**What the task asks:** Starting at the line that contains "Figure 3. PDVSA global productivity index" and stopping at the line that contains "Table 4. Estimates", restate each line of the records below exactly. Omit the pictures.

**Provided information:**
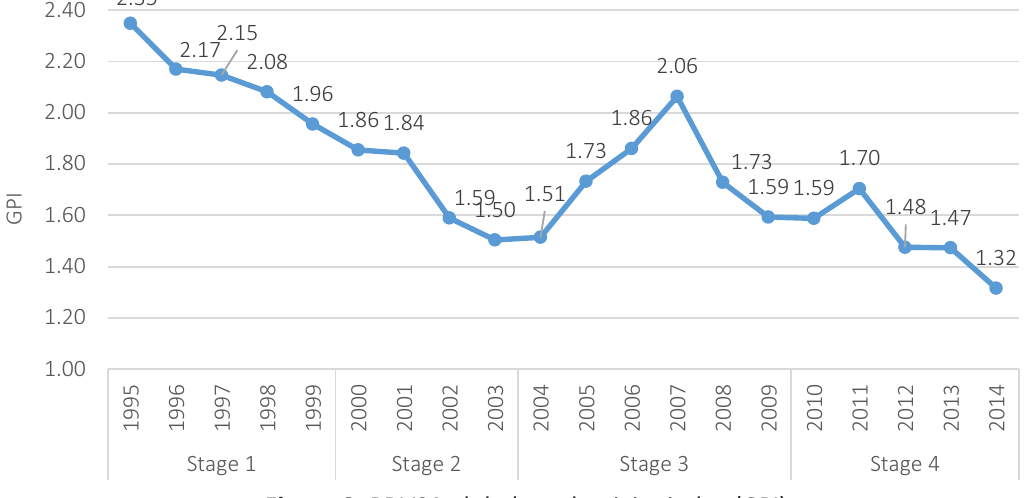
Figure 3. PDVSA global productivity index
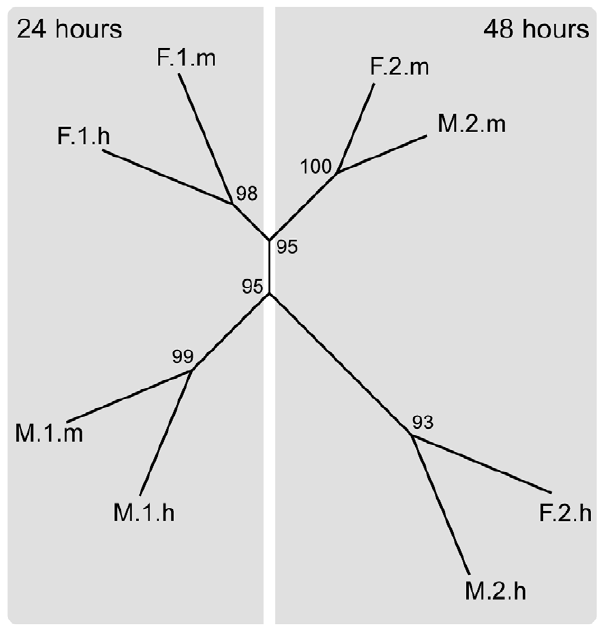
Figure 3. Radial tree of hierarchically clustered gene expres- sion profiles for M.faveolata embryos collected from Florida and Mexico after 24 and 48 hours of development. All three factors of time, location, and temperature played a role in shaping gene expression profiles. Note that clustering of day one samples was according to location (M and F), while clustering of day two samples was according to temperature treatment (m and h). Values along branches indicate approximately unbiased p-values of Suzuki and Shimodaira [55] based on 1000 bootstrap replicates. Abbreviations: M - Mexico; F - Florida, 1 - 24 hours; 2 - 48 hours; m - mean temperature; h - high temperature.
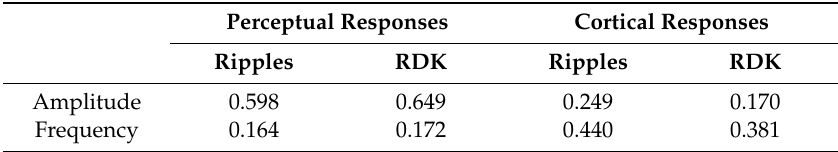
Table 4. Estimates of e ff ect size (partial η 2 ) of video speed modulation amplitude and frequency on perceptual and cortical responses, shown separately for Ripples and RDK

==

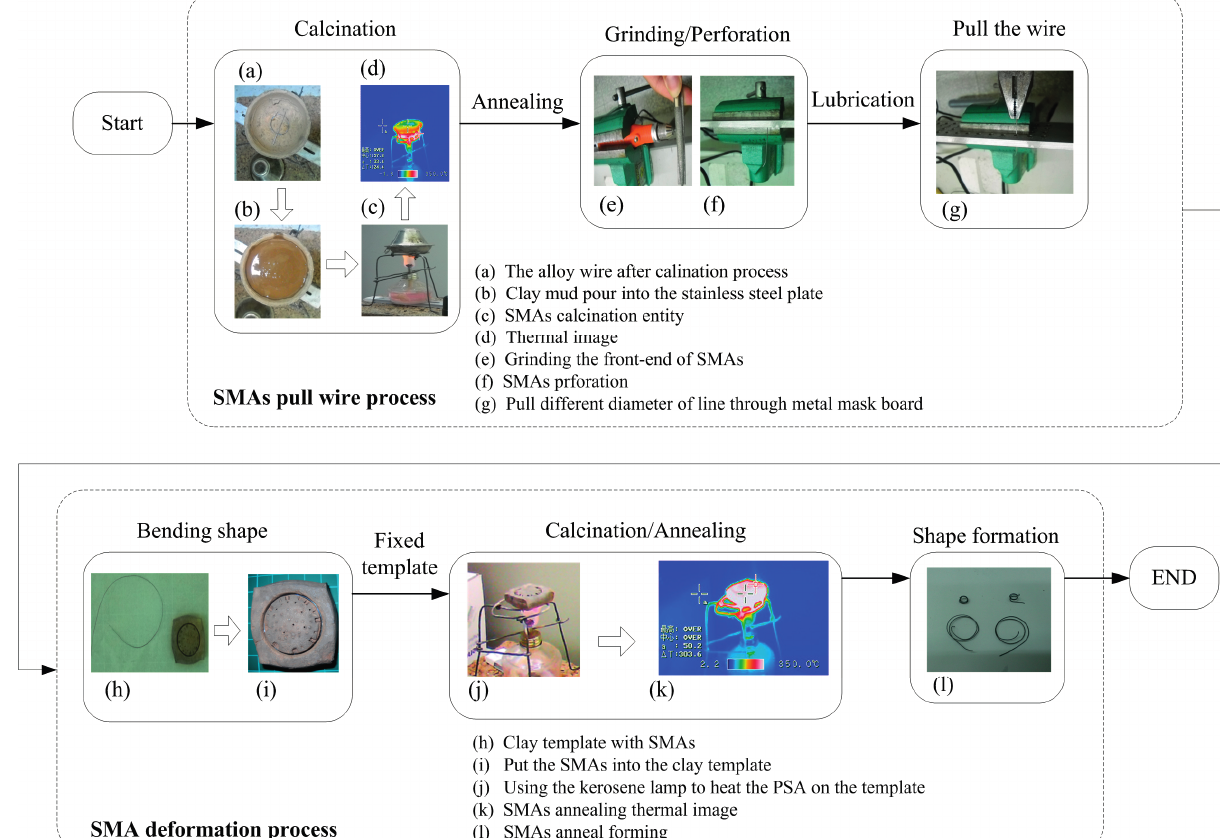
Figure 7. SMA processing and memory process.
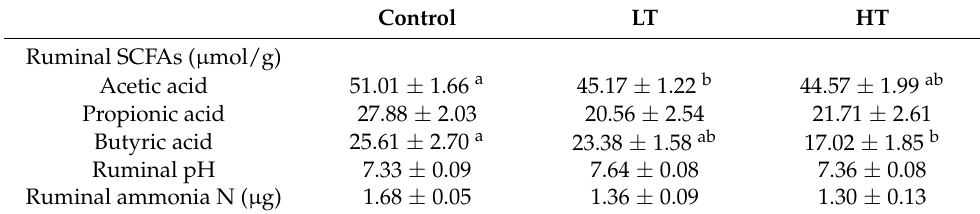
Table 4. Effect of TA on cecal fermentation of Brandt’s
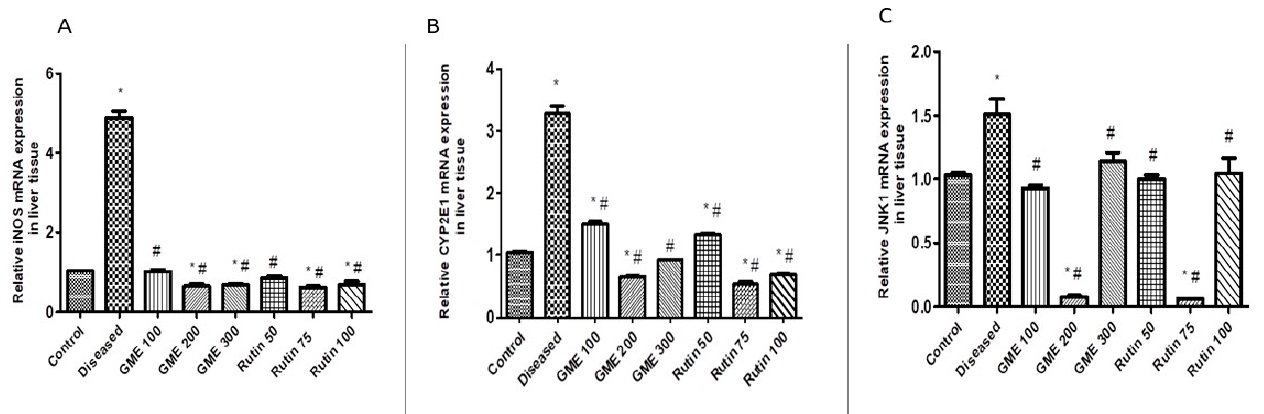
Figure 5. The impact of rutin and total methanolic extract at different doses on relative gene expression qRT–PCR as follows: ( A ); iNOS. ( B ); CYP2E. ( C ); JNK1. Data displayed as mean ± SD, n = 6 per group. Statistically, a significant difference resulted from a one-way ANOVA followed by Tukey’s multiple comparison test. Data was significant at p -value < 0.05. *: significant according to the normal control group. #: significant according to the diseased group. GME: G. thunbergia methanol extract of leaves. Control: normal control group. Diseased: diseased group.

**Task output:**
Figure 3. PDVSA global productivity index
Figure 3. Radial tree of hierarchically clustered gene expres- sion profiles for M.faveolata embryos collected from Florida and Mexico after 24 and 48 hours of development. All three factors of time, location, and temperature played a role in shaping gene expression profiles. Note that clustering of day one samples was according to location (M and F), while clustering of day two samples was according to temperature treatment (m and h). Values along branches indicate approximately unbiased p-values of Suzuki and Shimodaira [55] based on 1000 bootstrap replicates. Abbreviations: M - Mexico; F - Florida, 1 - 24 hours; 2 - 48 hours; m - mean temperature; h - high temperature.
Table 4. Estimates of e ff ect size (partial η 2 ) of video speed modulation amplitude and frequency on perceptual and cortical responses, shown separately for Ripples and RDK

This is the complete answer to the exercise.